EXERCISE DIRECTIONS:
All the lines below need retyping exactly, apart from the images.

##### LISTED RECORDS #####

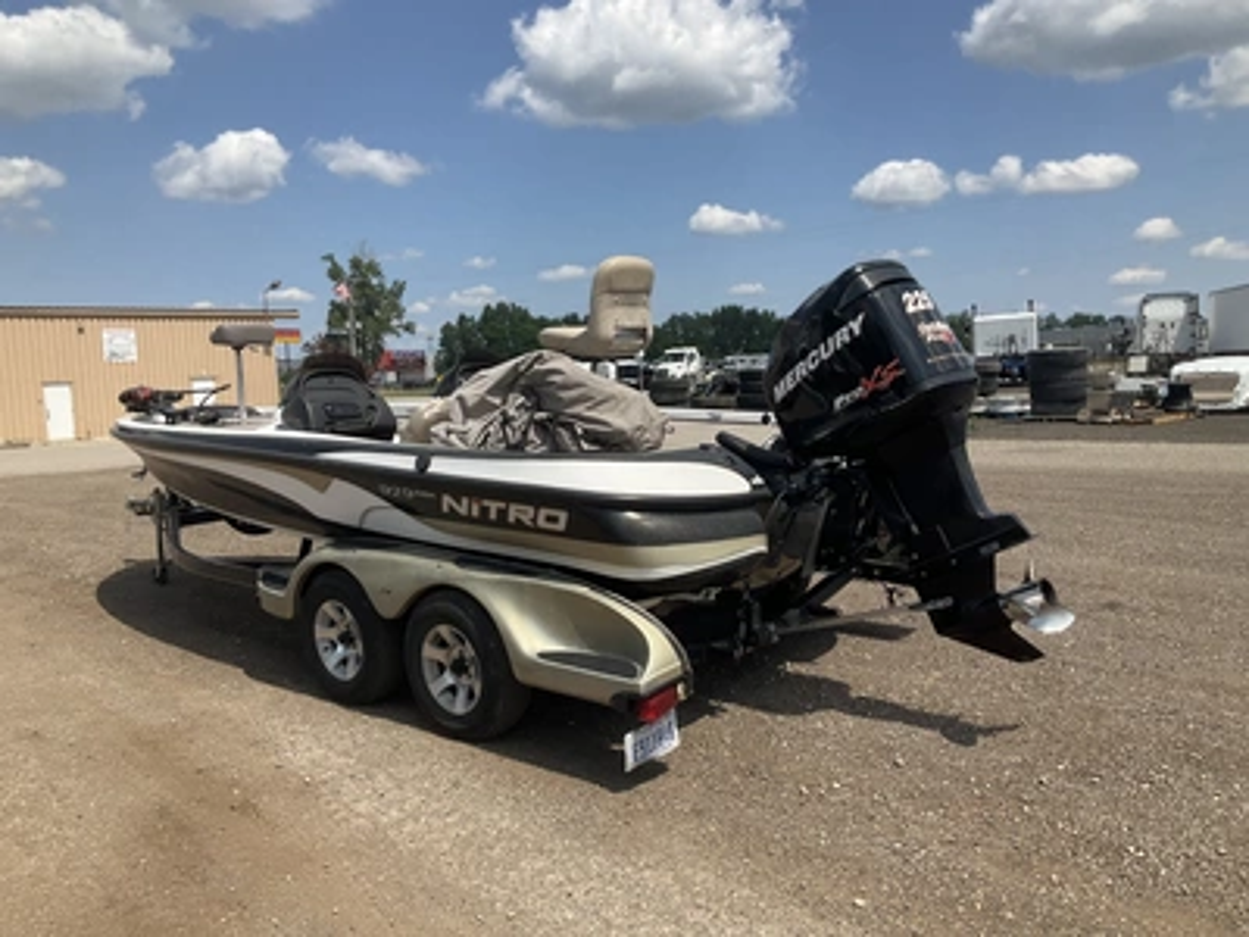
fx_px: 1046
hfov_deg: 61.7
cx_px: 624
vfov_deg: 48.2
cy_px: 468
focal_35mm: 29
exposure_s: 1/2058
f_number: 1.8
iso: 25
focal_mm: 3
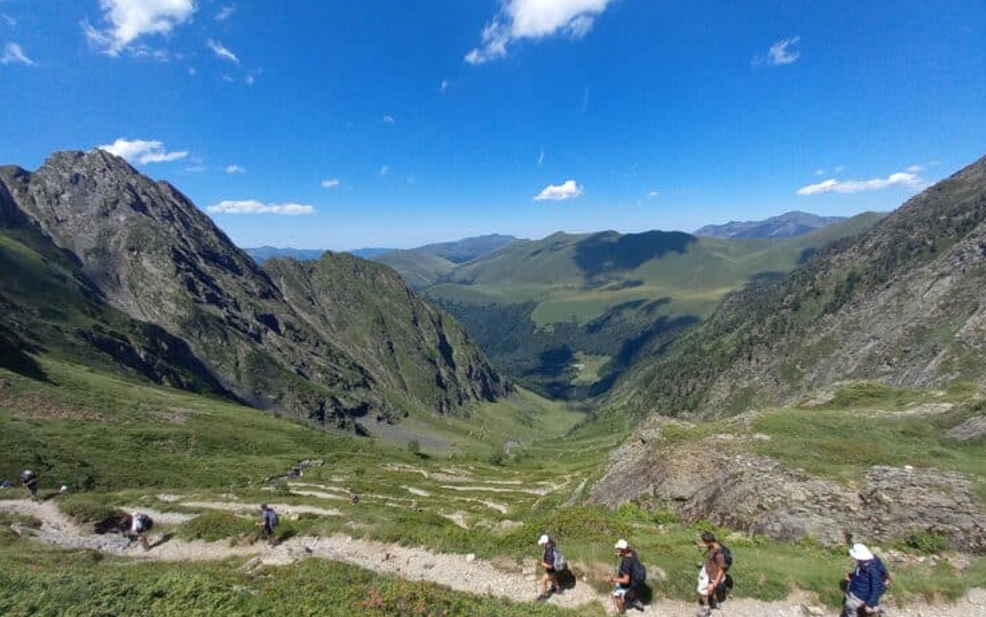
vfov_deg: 78.7
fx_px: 376
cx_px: 500
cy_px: 315
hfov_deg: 105.3
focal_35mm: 14
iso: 50
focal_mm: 1.42
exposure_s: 1/1171
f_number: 2.2
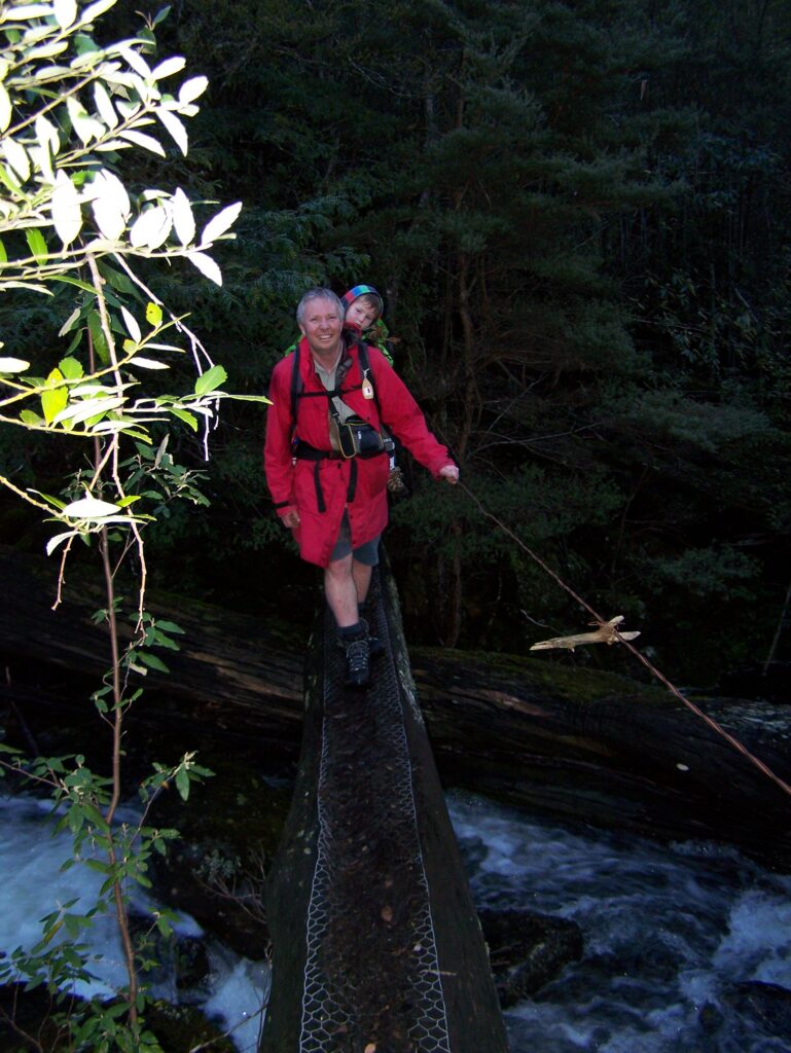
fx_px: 1157
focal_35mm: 38
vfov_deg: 49.0
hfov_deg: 37.8
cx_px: 396
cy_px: 526
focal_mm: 6.3
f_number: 2.8
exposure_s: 1/60
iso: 160
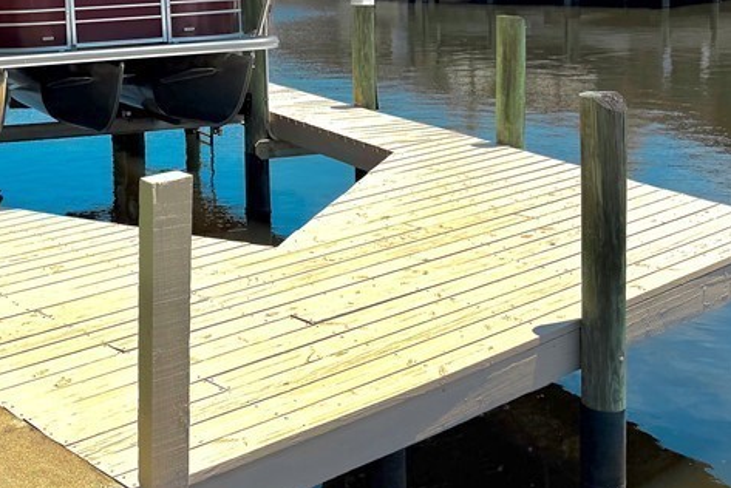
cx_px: 121
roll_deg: +1.9
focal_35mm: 54
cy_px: 65
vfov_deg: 24.5
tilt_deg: -6.5
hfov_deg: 35.4
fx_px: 1097
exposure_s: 1/7353
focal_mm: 6.76
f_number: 1.78
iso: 80
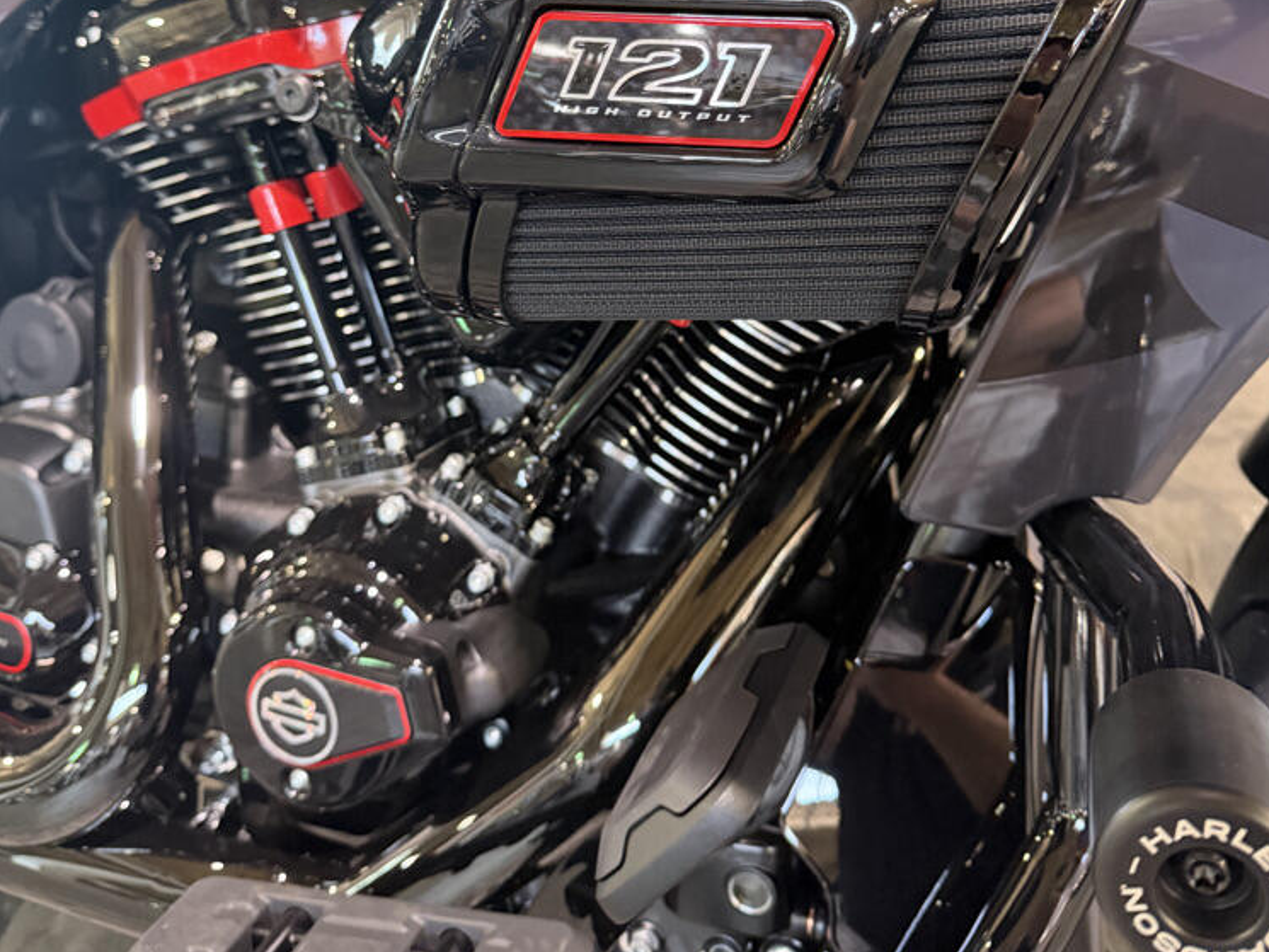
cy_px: 208
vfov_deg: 41.3
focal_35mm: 33
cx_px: 625
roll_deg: +1.5
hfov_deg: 55.3
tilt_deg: -22.2
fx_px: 1210
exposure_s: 1/60
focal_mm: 6.76
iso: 640
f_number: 1.78
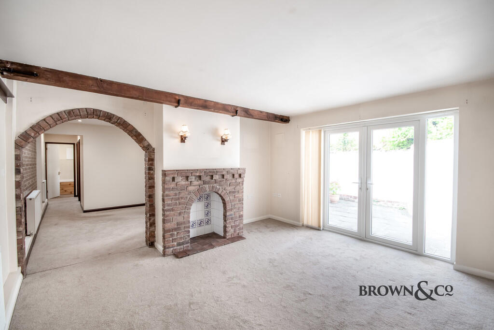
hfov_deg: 100.4
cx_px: 247
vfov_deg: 77.3
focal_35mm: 15
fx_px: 206
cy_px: 165
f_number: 8
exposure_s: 1/15
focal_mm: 10
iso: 100
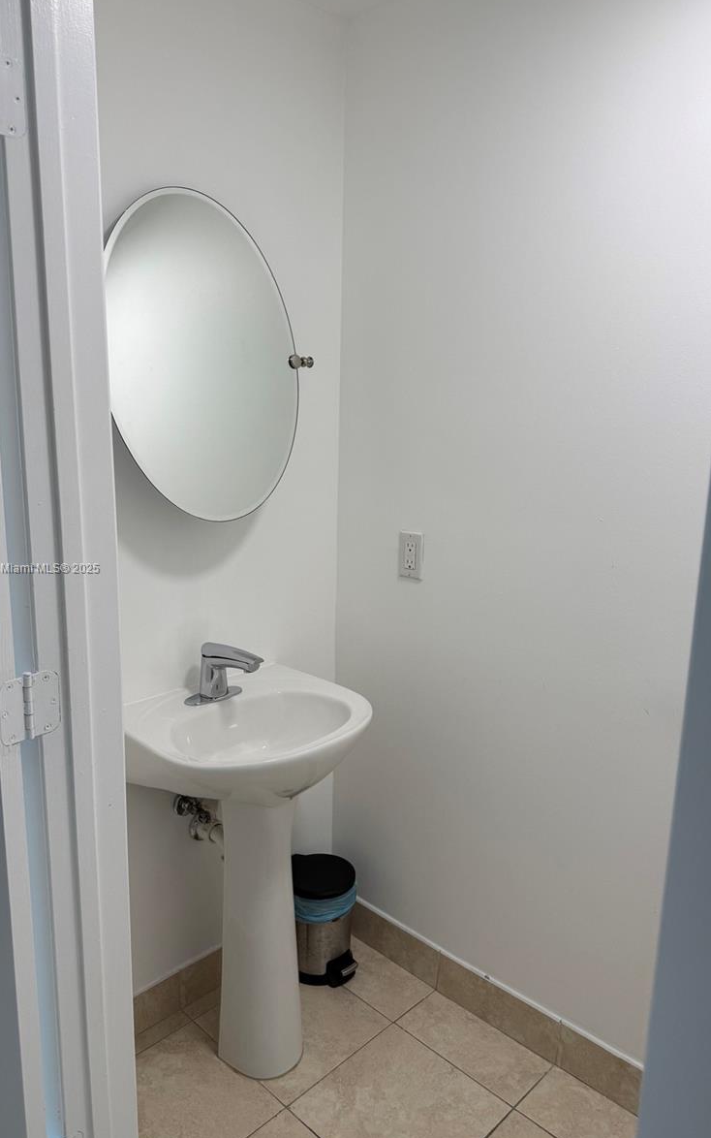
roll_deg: -1.8
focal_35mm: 26
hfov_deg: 47.6
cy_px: 569
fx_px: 806
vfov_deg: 70.4
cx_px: 357
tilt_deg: -11.4
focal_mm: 6.76
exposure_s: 1/120
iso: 64
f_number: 1.78
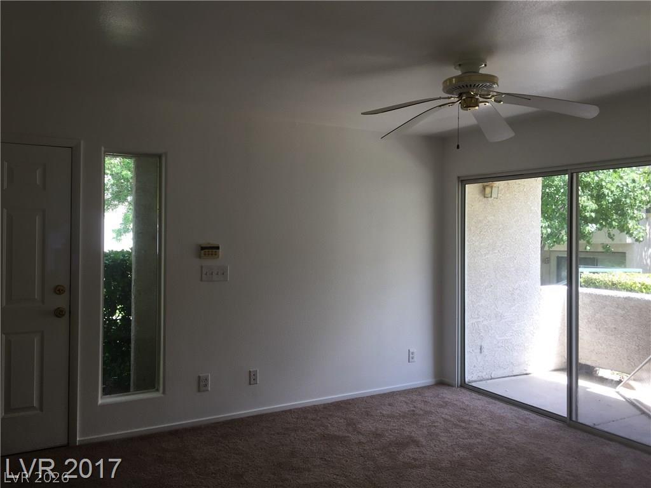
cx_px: 326
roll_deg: -1.4
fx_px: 545
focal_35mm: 29
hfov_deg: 61.7
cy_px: 244
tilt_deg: -1.0
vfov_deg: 48.2
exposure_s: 1/126
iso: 32
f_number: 2.2
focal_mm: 4.15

#####

EXERCISE SOLUTION:
fx_px: 1046
hfov_deg: 61.7
cx_px: 624
vfov_deg: 48.2
cy_px: 468
focal_35mm: 29
exposure_s: 1/2058
f_number: 1.8
iso: 25
focal_mm: 3
vfov_deg: 78.7
fx_px: 376
cx_px: 500
cy_px: 315
hfov_deg: 105.3
focal_35mm: 14
iso: 50
focal_mm: 1.42
exposure_s: 1/1171
f_number: 2.2
fx_px: 1157
focal_35mm: 38
vfov_deg: 49.0
hfov_deg: 37.8
cx_px: 396
cy_px: 526
focal_mm: 6.3
f_number: 2.8
exposure_s: 1/60
iso: 160
cx_px: 121
roll_deg: +1.9
focal_35mm: 54
cy_px: 65
vfov_deg: 24.5
tilt_deg: -6.5
hfov_deg: 35.4
fx_px: 1097
exposure_s: 1/7353
focal_mm: 6.76
f_number: 1.78
iso: 80
cy_px: 208
vfov_deg: 41.3
focal_35mm: 33
cx_px: 625
roll_deg: +1.5
hfov_deg: 55.3
tilt_deg: -22.2
fx_px: 1210
exposure_s: 1/60
focal_mm: 6.76
iso: 640
f_number: 1.78
hfov_deg: 100.4
cx_px: 247
vfov_deg: 77.3
focal_35mm: 15
fx_px: 206
cy_px: 165
f_number: 8
exposure_s: 1/15
focal_mm: 10
iso: 100
roll_deg: -1.8
focal_35mm: 26
hfov_deg: 47.6
cy_px: 569
fx_px: 806
vfov_deg: 70.4
cx_px: 357
tilt_deg: -11.4
focal_mm: 6.76
exposure_s: 1/120
iso: 64
f_number: 1.78
cx_px: 326
roll_deg: -1.4
fx_px: 545
focal_35mm: 29
hfov_deg: 61.7
cy_px: 244
tilt_deg: -1.0
vfov_deg: 48.2
exposure_s: 1/126
iso: 32
f_number: 2.2
focal_mm: 4.15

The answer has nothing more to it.